Stored items
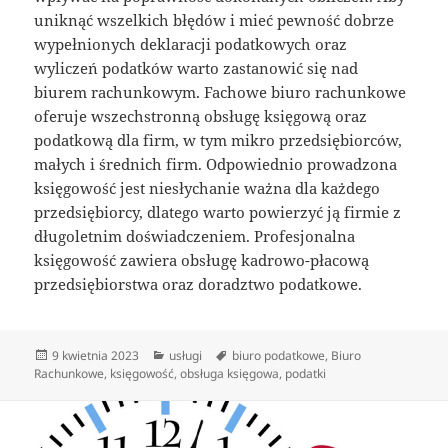
uniknąć wszelkich błędów i mieć pewność dobrze
wypełnionych deklaracji podatkowych oraz
wyliczeń podatków warto zastanowić się nad
biurem rachunkowym. Fachowe biuro rachunkowe
oferuje wszechstronną obsługę księgową oraz
podatkową dla firm, w tym mikro przedsiębiorców,
małych i średnich firm. Odpowiednio prowadzona
księgowość jest niesłychanie ważna dla każdego
przedsiębiorcy, dlatego warto powierzyć ją firmie z
długoletnim doświadczeniem. Profesjonalna
księgowość zawiera obsługę kadrowo-płacową
przedsiębiorstwa oraz doradztwo podatkowe.
Data
Kategorie
Tagi
9 kwietnia 2023
usługi
biuro podatkowe
,
Biuro
publikacji
Rachunkowe
,
księgowość
,
obsługa księgowa
,
podatki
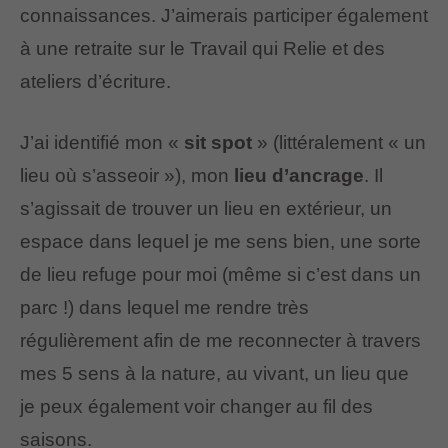
connaissances. J’aimerais participer également
à une retraite sur le Travail qui Relie et des
ateliers d’écriture.
J’ai identifié mon «
sit spot
» (littéralement « un
lieu où s’asseoir »), mon
lieu d’ancrage
. Il
s’agissait de trouver un lieu en extérieur, un
espace dans lequel je me sens bien, une sorte
de lieu refuge pour moi (même si c’est dans un
parc !) dans lequel me rendre très
régulièrement afin de me reconnecter à travers
mes 5 sens à la nature, au vivant, un lieu que
je peux également voir changer au fil des
saisons.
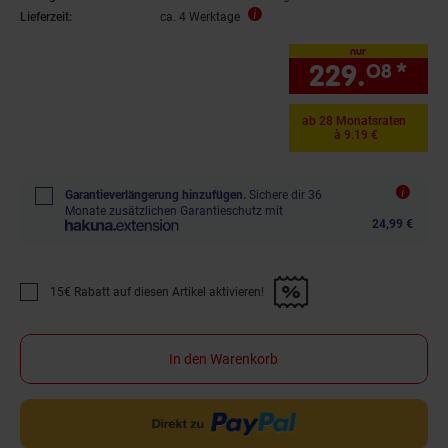
Lieferzeit:
ca. 4 Werktage
nur
229.
*
nur
08
ab 28 Monatsraten
à 9.19 €
Garantieverlängerung hinzufügen.
Sichere dir 36
Monate zusätzlichen Garantieschutz mit
24,99 €
15€ Rabatt auf diesen Artikel aktivieren!
Promotion "15€ Rabatt auf diesen Artikel aktivieren!" anwenden
In den Warenkorb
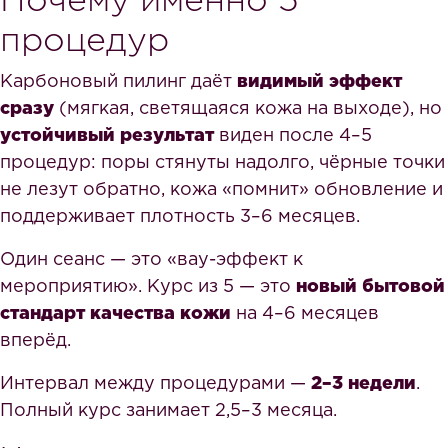
Почему именно 5
процедур
Карбоновый пилинг даёт
видимый эффект
сразу
(мягкая, светящаяся кожа на выходе), но
устойчивый результат
виден после 4–5
процедур: поры стянуты надолго, чёрные точки
не лезут обратно, кожа «помнит» обновление и
поддерживает плотность 3–6 месяцев.
Один сеанс — это «вау-эффект к
мероприятию». Курс из 5 — это
новый бытовой
стандарт качества кожи
на 4–6 месяцев
вперёд.
Интервал между процедурами —
2–3 недели
.
Полный курс занимает 2,5–3 месяца.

Work required:
From the data above, copy each line that has the string "également".

Solution:
connaissances. J’aimerais participer également
je peux également voir changer au fil des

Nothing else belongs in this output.